= Adam Murimuth =

English chronicler

Adam Murimuth (1274/75 – 1347) was an English ecclesiastic and chronicler.

==Life==
He was born in 1274 or 1275 and studied civil law at the University of Oxford. Between 1312 and 1318 he practised in the papal curia at Avignon. King Edward II of England and Archbishop Robert Winchelsey were among his clients, and his legal services secured for him canonries at Hereford and St Paul's, and the precentorship of Exeter Cathedral. In 1331 he retired to country living (in Wraysbury, Buckinghamshire), and devoted himself to writing the history of his own times.

==Works==
The chronicle he wrote of his times is entitled "Chronicon, sive res gestae sui temporis quibus ipse interfuit, res Romanas et Gallicas Anglicanis intertexens, 1302-1343" (Cottonian Library MSS., Claudius E VIII). His Continuatio chronicarum, begun not earlier than 1325, starts from the year 1303, and continues up to 1347, the year of his death. Meagre at first, it becomes fuller about 1340 and is specially valuable for the history of the French wars. Murimuth gives a bald narrative of events, incorporating many documents in the latter part of his book. The annals of St. Paul's edited by Bishop William Stubbs are closely related to the work of Murimuth, but probably not from his pen. The Continuatio was carried on, after his death, by an anonymous writer to the year 1380.
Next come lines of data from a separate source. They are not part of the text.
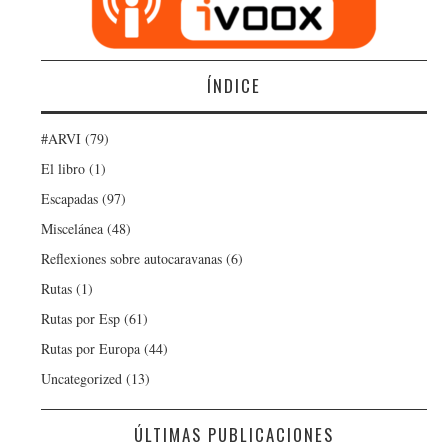
ÍNDICE
#ARVI
(79)
El libro
(1)
Escapadas
(97)
Miscelánea
(48)
Reflexiones sobre autocaravanas
(6)
Rutas
(1)
Rutas por Esp
(61)
Rutas por Europa
(44)
Uncategorized
(13)
ÚLTIMAS PUBLICACIONES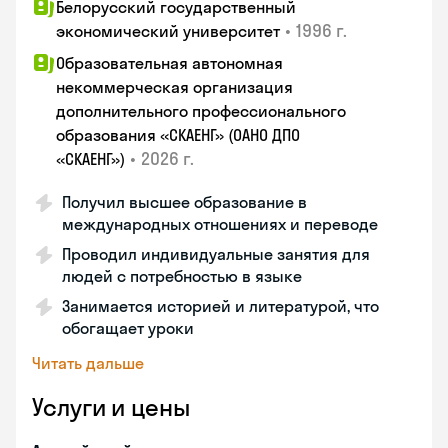
Белорусский государственный
•
1996 г.
экономический университет
Образовательная автономная
некоммерческая организация
дополнительного профессионального
образования «СКАЕНГ» (ОАНО ДПО
•
2026 г.
«СКАЕНГ»)
Получил высшее образование в
международных отношениях и переводе
Проводил индивидуальные занятия для
людей с потребностью в языке
Занимается историей и литературой, что
обогащает уроки
Читать дальше
Услуги и цены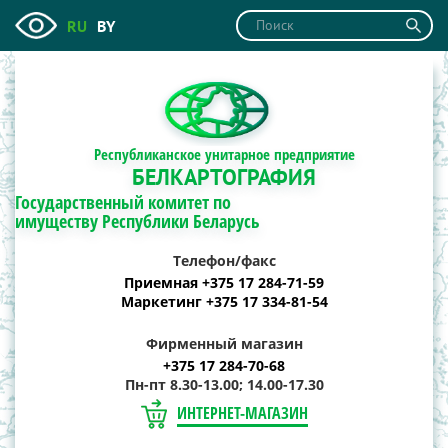
RU
BY
Республиканское унитарное предприятие
БЕЛКАРТОГРАФИЯ
Государственный комитет по
имуществу Республики Беларусь
Телефон/факс
Приемная +375 17 284-71-59
Маркетинг +375 17 334-81-54
Фирменный магазин
+375 17 284-70-68
Пн-пт 8.30-13.00; 14.00-17.30
ИНТЕРНЕТ-МАГАЗИН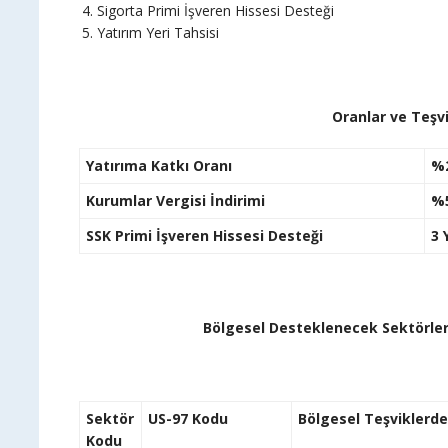
Sigorta Primi İşveren Hissesi Desteği
Yatırım Yeri Tahsisi
Oranlar ve Teşvi
Yatırıma Katkı Oranı
%
Kurumlar Vergisi İndirimi
%
SSK Primi İşveren Hissesi Desteği
3 Y
Bölgesel Desteklenecek Sektörler 
Sektör
US-97 Kodu
Bölgesel Teşviklerde
Kodu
The only complete edition of the Continuatio chronicarum is that by Edward Maunde Thompson (Rolls series, 1889). The preface to this edition, and to William Stubbs's Chronicles of Edward I and II, vol. i. (Rolls series, 1882), should be consulted. The anonymous continuation is printed in Thomas Hog's edition of Murimuth (Eng. Hist. Soc., London, 1846).